Perhaps this is unavoidable. A movement such as the Enlightenment is historically important not because it was representative of every member and stratus of society, but because the world was changed by those upon whom it was influential. Indeed, Porter only devotes one chapter to the common folk ("The Vulgar," a term that Porter uses to describe the view of the lower classes by many of his protagonists), and even then it is to show what the main characters thought about them and their role in society. If the ideals of the Enlightenment filtered down to those people that liberalism and freedom were supposed to help, it would not be easy to tell by reading CMW.
But if Porter ignores the lower classes, he does not ignore the changes occurring in the world in which they live. From the proliferation of coffee shops and the printed word to new novelties such as take-away meals on the streets and pleasure gardens, Porter sees the British Enlightenment as something more than an intellectual or political movement: it was the total transformation of a society. Perhaps there is something to criticize here as well. Is the fact that urban life became more fast-paced a characterizing feature of the Enlightenment? In Porter's line of reasoning it certainly is, and perhaps he is in some sense adding his own stamp to the term. If before encountering CMW a reader has a mental image of the Enlightenment as stuffy philosophers or scientists poring over manuscripts in their chambers or of French philosophes prattling on about the evils of religion, then after reading Porter there must certainly be a new mental image: that of an entire society transformed by a new way of looking at life.

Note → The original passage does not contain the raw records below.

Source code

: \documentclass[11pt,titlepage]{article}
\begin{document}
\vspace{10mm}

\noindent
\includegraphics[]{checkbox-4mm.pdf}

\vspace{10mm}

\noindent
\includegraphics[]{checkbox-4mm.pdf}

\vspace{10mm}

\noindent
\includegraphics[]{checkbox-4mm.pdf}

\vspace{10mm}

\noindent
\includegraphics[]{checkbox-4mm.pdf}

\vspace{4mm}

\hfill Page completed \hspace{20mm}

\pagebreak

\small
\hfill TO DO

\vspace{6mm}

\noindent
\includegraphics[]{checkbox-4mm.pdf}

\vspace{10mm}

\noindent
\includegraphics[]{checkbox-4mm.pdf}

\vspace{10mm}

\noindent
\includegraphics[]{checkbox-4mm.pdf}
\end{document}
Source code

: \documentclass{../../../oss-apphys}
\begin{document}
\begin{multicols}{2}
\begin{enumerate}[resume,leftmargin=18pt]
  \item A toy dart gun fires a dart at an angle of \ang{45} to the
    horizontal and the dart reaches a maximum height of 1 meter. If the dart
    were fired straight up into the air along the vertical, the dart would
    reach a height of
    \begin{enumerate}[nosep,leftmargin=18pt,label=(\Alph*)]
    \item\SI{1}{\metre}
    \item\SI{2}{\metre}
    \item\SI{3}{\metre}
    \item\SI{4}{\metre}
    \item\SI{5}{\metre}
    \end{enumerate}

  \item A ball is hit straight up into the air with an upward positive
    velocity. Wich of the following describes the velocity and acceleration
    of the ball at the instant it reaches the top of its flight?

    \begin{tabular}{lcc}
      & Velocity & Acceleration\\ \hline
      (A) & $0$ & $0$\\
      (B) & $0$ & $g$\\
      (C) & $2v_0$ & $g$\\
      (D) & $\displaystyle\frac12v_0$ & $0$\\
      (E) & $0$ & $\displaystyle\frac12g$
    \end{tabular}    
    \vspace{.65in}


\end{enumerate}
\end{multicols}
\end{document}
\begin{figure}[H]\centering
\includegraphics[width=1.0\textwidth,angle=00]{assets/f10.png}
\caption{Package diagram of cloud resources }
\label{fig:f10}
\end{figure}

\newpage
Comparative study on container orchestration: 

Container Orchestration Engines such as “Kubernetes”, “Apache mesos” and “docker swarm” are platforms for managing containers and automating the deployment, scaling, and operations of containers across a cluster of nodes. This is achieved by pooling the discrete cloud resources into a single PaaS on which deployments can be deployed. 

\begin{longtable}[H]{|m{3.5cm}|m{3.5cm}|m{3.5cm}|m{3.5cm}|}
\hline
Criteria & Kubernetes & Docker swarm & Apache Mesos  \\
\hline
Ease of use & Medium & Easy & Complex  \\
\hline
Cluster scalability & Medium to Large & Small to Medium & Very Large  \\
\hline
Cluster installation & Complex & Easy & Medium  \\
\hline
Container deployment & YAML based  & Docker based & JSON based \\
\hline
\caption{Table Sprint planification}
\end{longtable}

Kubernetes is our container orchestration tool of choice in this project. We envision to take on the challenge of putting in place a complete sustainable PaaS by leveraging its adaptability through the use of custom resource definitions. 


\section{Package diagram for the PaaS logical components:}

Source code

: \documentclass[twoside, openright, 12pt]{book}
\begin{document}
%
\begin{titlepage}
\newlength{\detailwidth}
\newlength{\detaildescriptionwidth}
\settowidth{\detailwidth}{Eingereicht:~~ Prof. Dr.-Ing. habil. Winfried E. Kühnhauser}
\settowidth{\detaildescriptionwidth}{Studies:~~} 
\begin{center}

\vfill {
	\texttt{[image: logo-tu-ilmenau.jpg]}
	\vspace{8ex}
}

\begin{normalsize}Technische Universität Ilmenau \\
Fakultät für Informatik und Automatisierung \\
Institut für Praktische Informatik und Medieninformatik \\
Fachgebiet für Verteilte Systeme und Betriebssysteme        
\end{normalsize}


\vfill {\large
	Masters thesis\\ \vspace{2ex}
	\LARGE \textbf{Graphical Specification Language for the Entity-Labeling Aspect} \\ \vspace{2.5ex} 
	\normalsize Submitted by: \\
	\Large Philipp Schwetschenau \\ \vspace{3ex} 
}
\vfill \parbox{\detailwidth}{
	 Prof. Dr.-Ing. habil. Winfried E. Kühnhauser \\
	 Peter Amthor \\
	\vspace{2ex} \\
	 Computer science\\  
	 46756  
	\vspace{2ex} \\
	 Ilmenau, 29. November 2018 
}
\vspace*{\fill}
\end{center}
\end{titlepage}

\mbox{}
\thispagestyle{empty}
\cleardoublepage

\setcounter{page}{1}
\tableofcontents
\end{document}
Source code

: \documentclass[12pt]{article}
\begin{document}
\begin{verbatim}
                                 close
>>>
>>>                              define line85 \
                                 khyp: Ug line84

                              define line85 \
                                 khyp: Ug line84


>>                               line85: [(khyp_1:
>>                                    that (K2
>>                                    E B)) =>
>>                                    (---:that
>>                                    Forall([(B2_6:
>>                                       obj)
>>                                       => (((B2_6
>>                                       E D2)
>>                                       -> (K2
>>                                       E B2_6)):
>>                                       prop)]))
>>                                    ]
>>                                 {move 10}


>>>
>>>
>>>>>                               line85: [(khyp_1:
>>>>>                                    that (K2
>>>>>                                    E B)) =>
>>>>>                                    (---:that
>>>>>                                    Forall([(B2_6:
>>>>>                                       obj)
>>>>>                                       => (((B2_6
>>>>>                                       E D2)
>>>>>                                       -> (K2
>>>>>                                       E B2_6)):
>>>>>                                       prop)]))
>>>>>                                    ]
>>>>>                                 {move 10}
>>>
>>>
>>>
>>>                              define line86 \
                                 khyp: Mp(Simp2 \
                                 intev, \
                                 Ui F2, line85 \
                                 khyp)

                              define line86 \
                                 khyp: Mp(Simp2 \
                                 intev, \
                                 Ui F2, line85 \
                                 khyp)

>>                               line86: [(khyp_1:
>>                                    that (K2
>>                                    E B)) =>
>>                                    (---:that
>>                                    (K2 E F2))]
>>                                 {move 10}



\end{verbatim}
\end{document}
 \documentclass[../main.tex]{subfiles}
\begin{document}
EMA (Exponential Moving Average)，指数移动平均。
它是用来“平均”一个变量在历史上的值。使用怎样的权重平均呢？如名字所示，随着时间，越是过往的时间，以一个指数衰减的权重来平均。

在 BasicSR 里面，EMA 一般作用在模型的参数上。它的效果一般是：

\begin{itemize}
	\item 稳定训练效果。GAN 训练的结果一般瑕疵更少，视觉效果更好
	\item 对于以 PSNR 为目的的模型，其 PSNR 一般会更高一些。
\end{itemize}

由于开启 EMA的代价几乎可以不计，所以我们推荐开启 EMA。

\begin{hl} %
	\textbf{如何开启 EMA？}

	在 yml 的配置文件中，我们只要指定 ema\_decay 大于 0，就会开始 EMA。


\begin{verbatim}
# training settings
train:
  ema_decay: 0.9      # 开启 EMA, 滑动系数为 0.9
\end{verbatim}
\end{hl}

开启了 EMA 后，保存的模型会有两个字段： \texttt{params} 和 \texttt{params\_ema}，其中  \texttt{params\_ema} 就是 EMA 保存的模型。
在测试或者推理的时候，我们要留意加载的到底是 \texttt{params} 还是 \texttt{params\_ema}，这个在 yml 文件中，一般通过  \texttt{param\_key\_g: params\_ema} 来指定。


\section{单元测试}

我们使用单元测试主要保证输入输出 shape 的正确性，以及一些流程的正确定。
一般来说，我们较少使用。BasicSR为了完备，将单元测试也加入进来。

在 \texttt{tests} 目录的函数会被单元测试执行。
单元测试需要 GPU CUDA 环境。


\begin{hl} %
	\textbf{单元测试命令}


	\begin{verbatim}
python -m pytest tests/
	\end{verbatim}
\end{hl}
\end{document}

If this new definition of Enlightenment is appropriated then Porter's book will be seen as a revelation, for in that case the transformation of British society will stand as the supreme example. Less drastic than the change in French society after the French Revolution, the British Enlightenment will be seen as more successful due to its being more consistent with the ideals of the Enlightenment as a whole. In Porter's hands the drama of human social history in eighteenth century Britain is indeed that: a drama, albeit one written with wit and style, intrigue and humor, and a volume of scholarship with which it will be difficult for anyone in the future to contend.
12 of 13 people found the following review helpful.
Comprehensive and well-documented
By Bibliophile
I'm pretty impressed by the extensive documentation, not just in the bibliography but also in the endnotes. Porter hardly mentioned Ben Franklin, who was after all American. But as a Briton before 1776 Franklin too was part of the British Enlightenment.
Porter placed particular emphasis on the role of Priestley, whom he said is often neglected. I think Porter was exactly right about Priestley, who was probably as important as Hume, Locke or anyone else to the British Enlightenmnt for advocating free inquiry and truth; let inquiry be free and truth be told though Christianity itself may fall, said Priestley, who was a Christian theologian. Those were pretty strong words to come out of a preacher in those days when atheism was a crime.
The British played as big a role in the Enlightenment as the French. Of that there can be no doubt after this book. Americans too made their contribution, as Henry Steele Commager said in his book The Empire of Reason," but until 1776 this was part of British Enlightenment.